The RBI claim about a “special effort” at cleaning up the balance sheet also bears scrutiny. Under cover of the RBI release, the bank’s managing director Sudhakar Gandhe told a newspaper that “All the problems of the past have been sorted out”.

This suggests that its close association with Ketan Parekh, First Global and other scamsters, which saw it outrageously accommodating the sanction and diversion of funds towards stock market manipulation, is in the past.

But documents filed before the Debt Recovery Tribunal at Bangalore (available with me) show that it lent Rs 38.5 crore to Shonkh Technologies, in February 2001, well after the scam related investigations have begun. This company is notorious for its association with Ketan Parekh and for privately placing expensive equity with Unit Trust of India. GTB has alleged that the company, after claiming the money has even closed its Bangalore office and a couple of initial cheques paid by it had bounced. It now owes GTB a whopping Rs 48.92 crore.

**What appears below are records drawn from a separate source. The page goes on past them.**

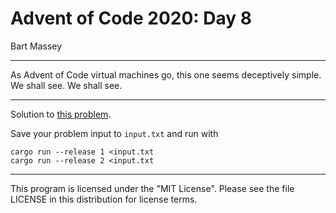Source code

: # Advent of Code 2020: Day 8
Bart Massey

---

As Advent of Code virtual machines go, this one seems
deceptively simple. We shall see. We shall see.

---

Solution to [this problem](https://adventofcode.com/2020/day/8).

Save your problem input to `input.txt` and run with

    cargo run --release 1 <input.txt
    cargo run --release 2 <input.txt

---

This program is licensed under the "MIT License".
Please see the file LICENSE in this distribution
for license terms.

Have the RBI inspectors noted the fresh lending to shady companies? Were the directors who resigned upset about it? Our sources say that the NPA provisioning may have been higher and the disagreements were about continued support to a television company and a large south-based group, which already has plenty of bad loans in GTB’s books.

We can safely assume that the RBI release will now allow these loans to be shoved under the carpet. This will not do. So long as GTB remains a publicly listed company, the RBI would have to coordinate its recommendations and endorsements with other regulators, failing which, SEBI should scrap its corporate governance code, which only forces the better run companies to observe endless compliance and disclosure regulations.